In-house, leadership staff conduct shop training. As the employee completes the training, they have written tests to complete.
“About a year ago we implemented our own training system where we have a checklist of all the items, we want that new employee to learn over 90 days because sometimes they get moved around and have different trainers, and we were not always hitting all the marks we need to hit,” Bode says. “So, we have a physical checklist that they go through.”
Bode says it's important for those in leadership roles at shops to be able to “zoom out” and see the entirety of the shop. This may involve taking your hands off vehicles and becoming more concerned with the overall shop’s needs – from basement to bay. This perspective allows for all corners of the business to be seen.

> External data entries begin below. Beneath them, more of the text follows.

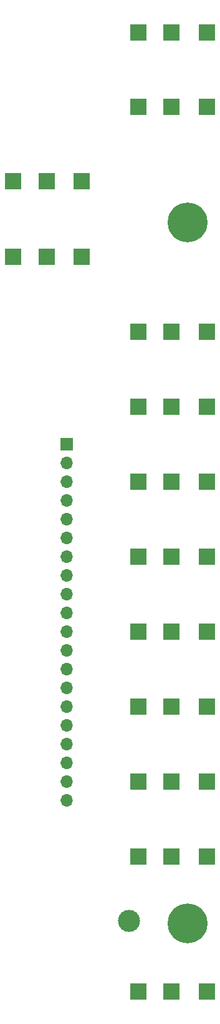
<source format=gbr>
%TF.GenerationSoftware,KiCad,Pcbnew,(5.1.6-0-10_14)*%
%TF.CreationDate,2020-09-17T09:32:26+02:00*%
%TF.ProjectId,cv_expander,63765f65-7870-4616-9e64-65722e6b6963,rev?*%
%TF.SameCoordinates,Original*%
%TF.FileFunction,Soldermask,Bot*%
%TF.FilePolarity,Negative*%
%FSLAX46Y46*%
G04 Gerber Fmt 4.6, Leading zero omitted, Abs format (unit mm)*
G04 Created by KiCad (PCBNEW (5.1.6-0-10_14)) date 2020-09-17 09:32:26*
%MOMM*%
%LPD*%
G01*
G04 APERTURE LIST*
%ADD10R,2.200000X2.200000*%
%ADD11C,5.400000*%
%ADD12O,1.700000X1.700000*%
%ADD13R,1.700000X1.700000*%
%ADD14C,3.000000*%
G04 APERTURE END LIST*
D10*
%TO.C,J14*%
X154900000Y-157000000D03*
X150100000Y-157000000D03*
X145600000Y-157000000D03*
%TD*%
D11*
%TO.C,GND*%
X152250000Y-52750000D03*
%TD*%
D10*
%TO.C,J10*%
X154900000Y-108221208D03*
X150100000Y-108221208D03*
X145600000Y-108221208D03*
%TD*%
D12*
%TO.C,J1*%
X135812000Y-131064000D03*
X135812000Y-128524000D03*
X135812000Y-125984000D03*
X135812000Y-123444000D03*
X135812000Y-120904000D03*
X135812000Y-118364000D03*
X135812000Y-115824000D03*
X135812000Y-113284000D03*
X135812000Y-110744000D03*
X135812000Y-108204000D03*
X135812000Y-105664000D03*
X135812000Y-103124000D03*
X135812000Y-100584000D03*
X135812000Y-98044000D03*
X135812000Y-95504000D03*
X135812000Y-92964000D03*
X135812000Y-90424000D03*
X135812000Y-87884000D03*
X135812000Y-85344000D03*
D13*
X135812000Y-82804000D03*
%TD*%
D10*
%TO.C,J7*%
X154900000Y-77763255D03*
X150100000Y-77763255D03*
X145600000Y-77763255D03*
%TD*%
%TO.C,J6*%
X154900000Y-67610604D03*
X150100000Y-67610604D03*
X145600000Y-67610604D03*
%TD*%
%TO.C,J5*%
X137900000Y-57457953D03*
X133100000Y-57457953D03*
X128600000Y-57457953D03*
%TD*%
%TO.C,J4*%
X137900000Y-47200000D03*
X133100000Y-47200000D03*
X128600000Y-47200000D03*
%TD*%
%TO.C,J3*%
X154900000Y-37152651D03*
X150100000Y-37152651D03*
X145600000Y-37152651D03*
%TD*%
%TO.C,J2*%
X154900000Y-27000000D03*
X150100000Y-27000000D03*
X145600000Y-27000000D03*
%TD*%
%TO.C,J13*%
X154900000Y-138679163D03*
X150100000Y-138679163D03*
X145600000Y-138679163D03*
%TD*%
%TO.C,J12*%
X154900000Y-128526510D03*
X150100000Y-128526510D03*
X145600000Y-128526510D03*
%TD*%
%TO.C,J11*%
X154900000Y-118373859D03*
X150100000Y-118373859D03*
X145600000Y-118373859D03*
%TD*%
%TO.C,J9*%
X154900000Y-98068557D03*
X150100000Y-98068557D03*
X145600000Y-98068557D03*
%TD*%
%TO.C,J8*%
X154900000Y-87915906D03*
X150100000Y-87915906D03*
X145600000Y-87915906D03*
%TD*%
D14*
%TO.C,GND*%
X144300000Y-147400000D03*
%TD*%
D11*
%TO.C,H1*%
X152250000Y-147750000D03*
%TD*%
M02*

</source>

“It’s focusing more time, giving more resources to the personnel side of the business than we did before because employees and prospects have options,” Bode says. “They have a lot of options, and you need to do your best to stand out.”
For Bode, standing out also involves prioritizing employee wellness. Focusing on consistent communication, employee assessments and conversations about work and personal life attribute to a supportive work environment. Bode says they’ll even do staff bonding events to further this outreach.
“It’s more frequent and effective and direct communication versus if I don’t hear anything, I assume the employee is happy,” Bode says. “That’s probably the biggest thing that’s changed.”
A team that’s supported performs well, and that’s evidenced by the action of building one another up, which Bode bears witness to.
“When they're not just concerned about themselves, but they're concerned about the growth and success of others below them. Things really take off and obviously watching that gel and formulate as a productive management team, that's really where the reward is,” Bode says.
Ultimately, this dynamic not only serves the work environment, but also connects to the overall mission of good customer service.
“Every shop … they realize that customer retention is huge, and you want to give a good customer experience and in order to do that you have to have effective and well-functioning employees,” Bode says. “So, the only way to do that is to pour your resources into them so that your outcome is what you want.”